**DIRECTIONS FOR THIS TASK:** Find all the lines in the entries below that hold the word "Science" and copy them.

-=-=-

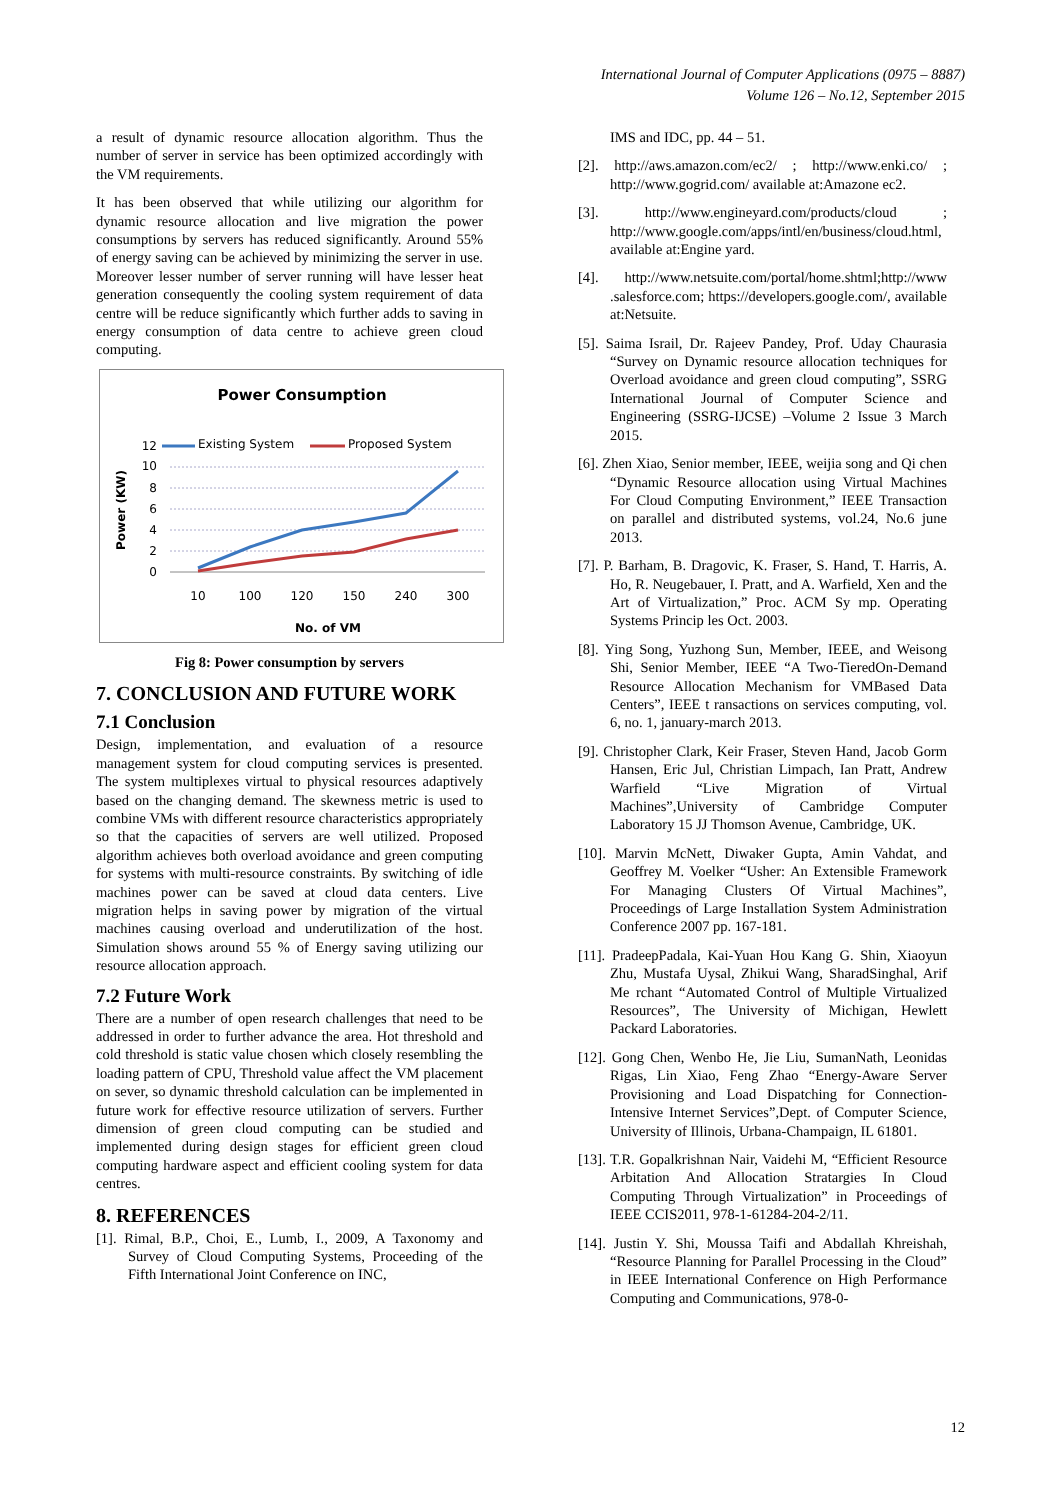International Journal of Computer Applications (0975 – 8887)
Volume 126 – No.12, September 2015
a result of dynamic resource allocation algorithm. Thus the number of server in service has been optimized accordingly with the VM requirements.
It has been observed that while utilizing our algorithm for dynamic resource allocation and live migration the power consumptions by servers has reduced significantly. Around 55% of energy saving can be achieved by minimizing the server in use. Moreover lesser number of server running will have lesser heat generation consequently the cooling system requirement of data centre will be reduce significantly which further adds to saving in energy consumption of data centre to achieve green cloud computing.
Power Consumption
Existing System
Proposed System
12
10
8
6
4
2
0
10
100
120
150
240
300
No. of VM
Power (KW)
Fig 8: Power consumption by servers
7. CONCLUSION AND FUTURE WORK
7.1 Conclusion
Design, implementation, and evaluation of a resource management system for cloud computing services is presented. The system multiplexes virtual to physical resources adaptively based on the changing demand. The skewness metric is used to combine VMs with different resource characteristics appropriately so that the capacities of servers are well utilized. Proposed algorithm achieves both overload avoidance and green computing for systems with multi-resource constraints. By switching of idle machines power can be saved at cloud data centers. Live migration helps in saving power by migration of the virtual machines causing overload and underutilization of the host. Simulation shows around 55 % of Energy saving utilizing our resource allocation approach.
7.2 Future Work
There are a number of open research challenges that need to be addressed in order to further advance the area. Hot threshold and cold threshold is static value chosen which closely resembling the loading pattern of CPU, Threshold value affect the VM placement on sever, so dynamic threshold calculation can be implemented in future work for effective resource utilization of servers. Further dimension of green cloud computing can be studied and implemented during design stages for efficient green cloud computing hardware aspect and efficient cooling system for data centres.
8. REFERENCES
[1]. Rimal, B.P., Choi, E., Lumb, I., 2009, A Taxonomy and Survey of Cloud Computing Systems, Proceeding of the Fifth International Joint Conference on INC,
IMS and IDC, pp. 44 – 51.
[2]. http://aws.amazon.com/ec2/ ; http://www.enki.co/ ; http://www.gogrid.com/ available at:Amazone ec2.
[3]. http://www.engineyard.com/products/cloud ; http://www.google.com/apps/intl/en/business/cloud.html, available at:Engine yard.
[4]. http://www.netsuite.com/portal/home.shtml;http://www .salesforce.com; https://developers.google.com/, available at:Netsuite.
[5]. Saima Israil, Dr. Rajeev Pandey, Prof. Uday Chaurasia “Survey on Dynamic resource allocation techniques for Overload avoidance and green cloud computing”, SSRG International Journal of Computer Science and Engineering (SSRG-IJCSE) –Volume 2 Issue 3 March 2015.
[6]. Zhen Xiao, Senior member, IEEE, weijia song and Qi chen “Dynamic Resource allocation using Virtual Machines For Cloud Computing Environment,” IEEE Transaction on parallel and distributed systems, vol.24, No.6 june 2013.
[7]. P. Barham, B. Dragovic, K. Fraser, S. Hand, T. Harris, A. Ho, R. Neugebauer, I. Pratt, and A. Warfield, Xen and the Art of Virtualization,” Proc. ACM Sy mp. Operating Systems Princip les Oct. 2003.
[8]. Ying Song, Yuzhong Sun, Member, IEEE, and Weisong Shi, Senior Member, IEEE “A Two-TieredOn-Demand Resource Allocation Mechanism for VMBased Data Centers”, IEEE t ransactions on services computing, vol. 6, no. 1, january-march 2013.
[9]. Christopher Clark, Keir Fraser, Steven Hand, Jacob Gorm Hansen, Eric Jul, Christian Limpach, Ian Pratt, Andrew Warfield “Live Migration of Virtual Machines”,University of Cambridge Computer Laboratory 15 JJ Thomson Avenue, Cambridge, UK.
[10]. Marvin McNett, Diwaker Gupta, Amin Vahdat, and Geoffrey M. Voelker “Usher: An Extensible Framework For Managing Clusters Of Virtual Machines”, Proceedings of Large Installation System Administration Conference 2007 pp. 167-181.
[11]. PradeepPadala, Kai-Yuan Hou Kang G. Shin, Xiaoyun Zhu, Mustafa Uysal, Zhikui Wang, SharadSinghal, Arif Me rchant “Automated Control of Multiple Virtualized Resources”, The University of Michigan, Hewlett Packard Laboratories.
[12]. Gong Chen, Wenbo He, Jie Liu, SumanNath, Leonidas Rigas, Lin Xiao, Feng Zhao “Energy-Aware Server Provisioning and Load Dispatching for Connection-Intensive Internet Services”,Dept. of Computer Science, University of Illinois, Urbana-Champaign, IL 61801.
[13]. T.R. Gopalkrishnan Nair, Vaidehi M, “Efficient Resource Arbitation And Allocation Stratargies In Cloud Computing Through Virtualization” in Proceedings of IEEE CCIS2011, 978-1-61284-204-2/11.
[14]. Justin Y. Shi, Moussa Taifi and Abdallah Khreishah, “Resource Planning for Parallel Processing in the Cloud” in IEEE International Conference on High Performance Computing and Communications, 978-0-
12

-=-=-

**FINISHED TASK:**
[5]. Saima Israil, Dr. Rajeev Pandey, Prof. Uday Chaurasia “Survey on Dynamic resource allocation techniques for Overload avoidance and green cloud computing”, SSRG International Journal of Computer Science and Engineering (SSRG-IJCSE) –Volume 2 Issue 3 March 2015.
[12]. Gong Chen, Wenbo He, Jie Liu, SumanNath, Leonidas Rigas, Lin Xiao, Feng Zhao “Energy-Aware Server Provisioning and Load Dispatching for Connection-Intensive Internet Services”,Dept. of Computer Science, University of Illinois, Urbana-Champaign, IL 61801.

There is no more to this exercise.